90’larda kadınların tarihi de silik: ‘Fotoğrafı Kaldırmak’

Hakikat Adalet Hafıza Merkezi ‘90’larda eşi zorla kaybedilen kadınlara dair hazırladığı ‘Fotoğrafı Kaldırmak’ raporuyla, kadın belleğinin insan hakları mücadelesindeki  yerine dikkat  çekiyor

Hakikat Adalet Hafıza Merkezi Hafıza Çalışmaları birimi tarafından 2014 yılında hazırlanan “Fotoğrafı Kaldırmak” isimli rapor, eşi zorla kaybedilen kadınların hikayelerine odaklanıyor. Cizîr (Cizre), Hezex (İdil), Silopiya (Silopi), Basan (Güçlükonak), Qilaban (Uludere), Şirnex (Şırnak), Amed ve İstanbul’da 33 kadınla yapılan görüşmeler sonucu oluşturulan raporda, çatışma ve savaş durumlarının cinsiyet temelli analizi de yer alıyor.

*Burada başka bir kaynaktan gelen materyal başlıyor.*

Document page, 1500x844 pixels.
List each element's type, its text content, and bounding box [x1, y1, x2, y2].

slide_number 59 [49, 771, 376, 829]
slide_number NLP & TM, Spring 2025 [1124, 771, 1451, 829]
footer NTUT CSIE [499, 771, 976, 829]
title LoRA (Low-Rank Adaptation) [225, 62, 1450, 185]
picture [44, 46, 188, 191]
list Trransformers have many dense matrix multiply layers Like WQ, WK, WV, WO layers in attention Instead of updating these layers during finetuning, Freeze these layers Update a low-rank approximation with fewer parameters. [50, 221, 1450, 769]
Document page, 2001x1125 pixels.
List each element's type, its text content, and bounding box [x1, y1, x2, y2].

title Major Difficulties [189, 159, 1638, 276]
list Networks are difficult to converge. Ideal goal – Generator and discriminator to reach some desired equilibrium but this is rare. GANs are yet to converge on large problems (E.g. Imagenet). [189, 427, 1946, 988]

Tarihsel arka planın da yer aldığı ve ‘zorla kaybetmelerin cinsiyeti’, ‘saha çalışmasında ortaya çıkan veriler’ gibi başlıklardan oluşan kitabın son bölümü çözüm önerileri de içeriyor. Kitabın önsözünde, dünyanın her yerindeki insan hakları mücadelesinin kadınların da deneyimleri eklenerek yapılması gerektiğine işaret ediliyor:

Dünyadan deneyimler

“Bu alanı ‘cinsiyetlendirme’ ihtiyacı sadece Türkiye’ye de has değil üstelik. Dünyanın her yerinde aktivistler, yazarlar, araştırmacılar, hak savunucuları insan hakları alanının kadınların deneyimini içererek yeniden kurulması için mücadele ediyor. Örneğin Arjantinli kadınların maruz kaldığı devlet terörü pratikleri üzerine çalışan araştırmacı Nancy CaroHollander, 1980’li yıllarda Latin Amerika’da ağır ve sistematik insan hakkı ihlalleri belgelenirken kadınların yaşadığı özel ihlalleri anlatma, yazma ve ortaya koyma sürecinde ne kadar zorlandıklarını anlatıyor.”

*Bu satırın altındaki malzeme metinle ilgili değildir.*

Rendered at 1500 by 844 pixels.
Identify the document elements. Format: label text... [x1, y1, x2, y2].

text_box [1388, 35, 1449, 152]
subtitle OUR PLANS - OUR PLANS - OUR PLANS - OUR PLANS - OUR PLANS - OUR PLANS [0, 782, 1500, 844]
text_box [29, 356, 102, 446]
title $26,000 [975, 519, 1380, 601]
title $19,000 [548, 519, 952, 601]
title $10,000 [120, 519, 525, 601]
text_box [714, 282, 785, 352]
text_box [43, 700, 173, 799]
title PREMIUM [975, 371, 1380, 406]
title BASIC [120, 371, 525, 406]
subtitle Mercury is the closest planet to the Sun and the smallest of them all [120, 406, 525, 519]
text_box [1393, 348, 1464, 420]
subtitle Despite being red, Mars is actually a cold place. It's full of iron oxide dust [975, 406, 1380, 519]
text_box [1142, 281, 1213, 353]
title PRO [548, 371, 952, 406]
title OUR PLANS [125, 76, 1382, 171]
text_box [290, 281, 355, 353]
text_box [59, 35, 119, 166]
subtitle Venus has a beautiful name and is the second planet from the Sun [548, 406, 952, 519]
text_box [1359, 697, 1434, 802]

Kadınlar kendisi anlatıyor

Raporun başka bir dikkat çeken bölümü de yine, kadınların savaş ve çatışma dönemlerinde oluşturdukları bellekler üzerine. “Bu toplumsal belleğin kurulması aşamasında kadınların savaş ve çatışma dönemlerinde, otoriter rejimler altında neler yaşadıklarının açığa çıkarılması da büyük önem taşıyor. 90’ların tarihi ne kadar yazılmadıysa, o dönem içinde kadınların tarihi de bir o kadar silik” ifadelerinin yer aldığı bu bölümde, hakikatin çıkartılmasının önemine de vurgu yapılıyor.

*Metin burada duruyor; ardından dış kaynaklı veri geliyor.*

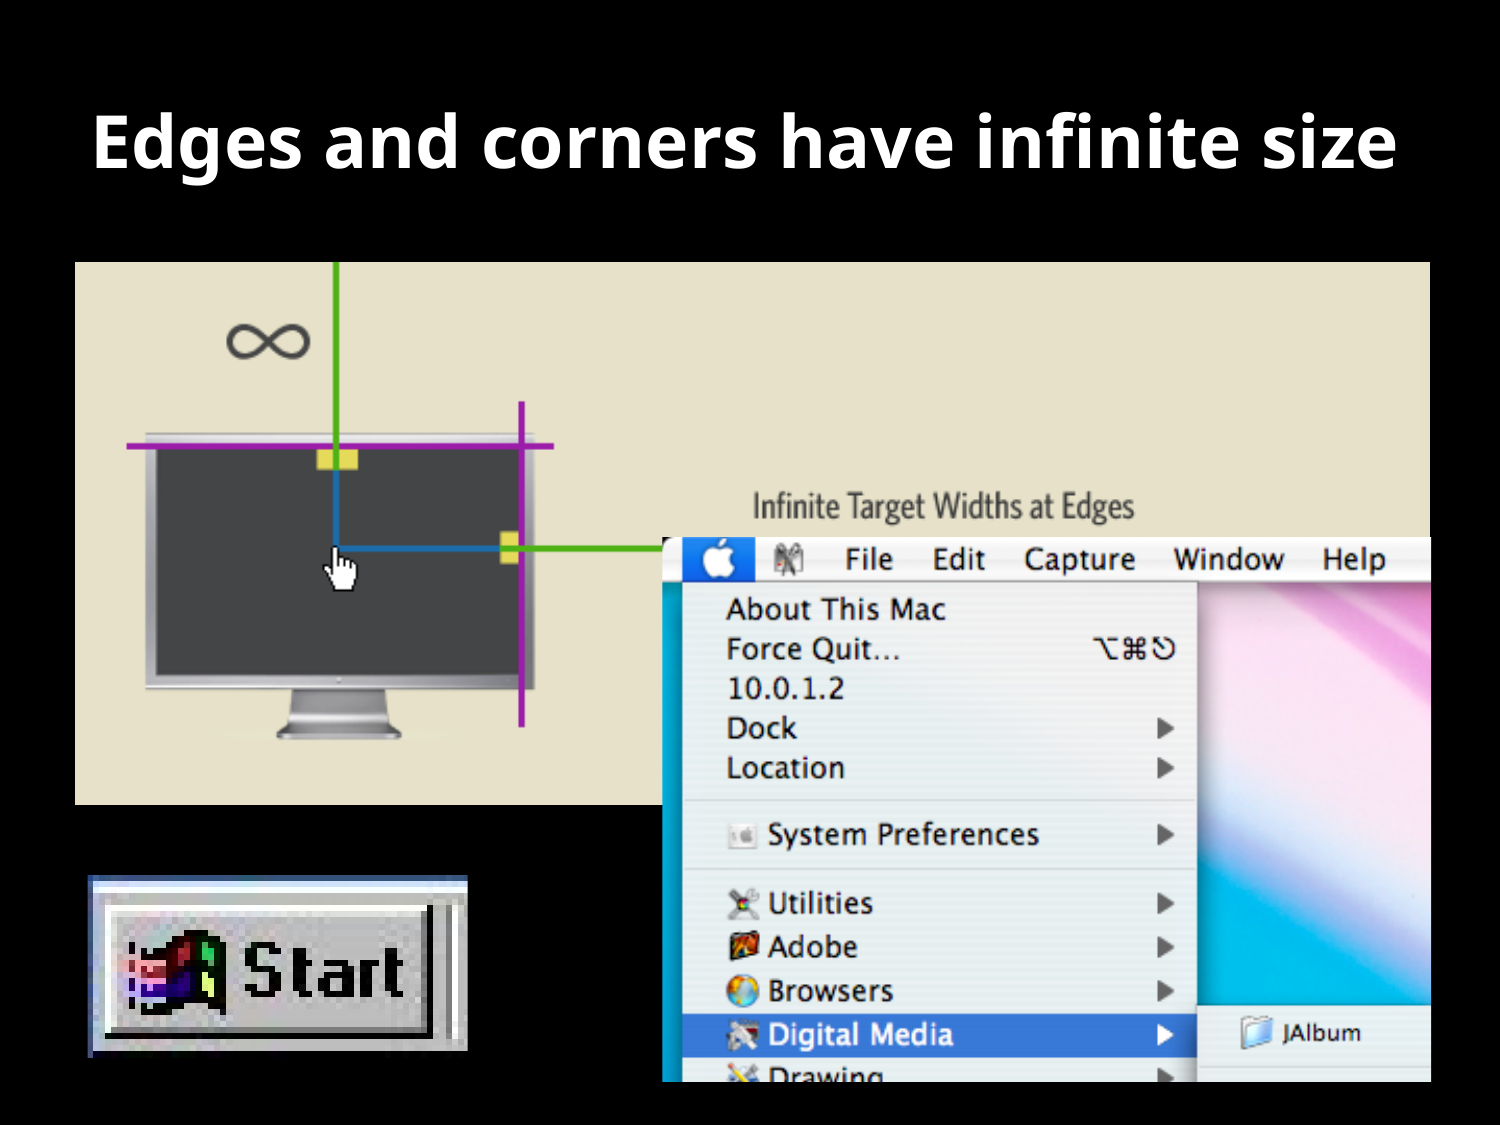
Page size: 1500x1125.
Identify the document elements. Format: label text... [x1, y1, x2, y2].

Raporun, en önemli bölümü ise zorla kaybedilen eşlerini anlatan kadınların ifadelerinden oluşuyor. Çoğunluğu Kürtçe yapılan bu görüşmelerin sonucu, kadınların travmalarını da içeriyor. Rapora göre, kadınların kendilerini kamusal alanda Kürtçe olarak ifade edememeleri, kendilerini anlatamama açısından büyük sorunlara neden oluyor. Kürtçenin yasal olmayan statüsü, kadınların kendilerini ifade etmesinde erkeklere olan bağımlılığı da arttırıyor. Bu da erkek egemenliğini güçlendirici bir role yönlendirirken, kadınlar ve erkekler arasındaki ayrımları derinleştiriyor.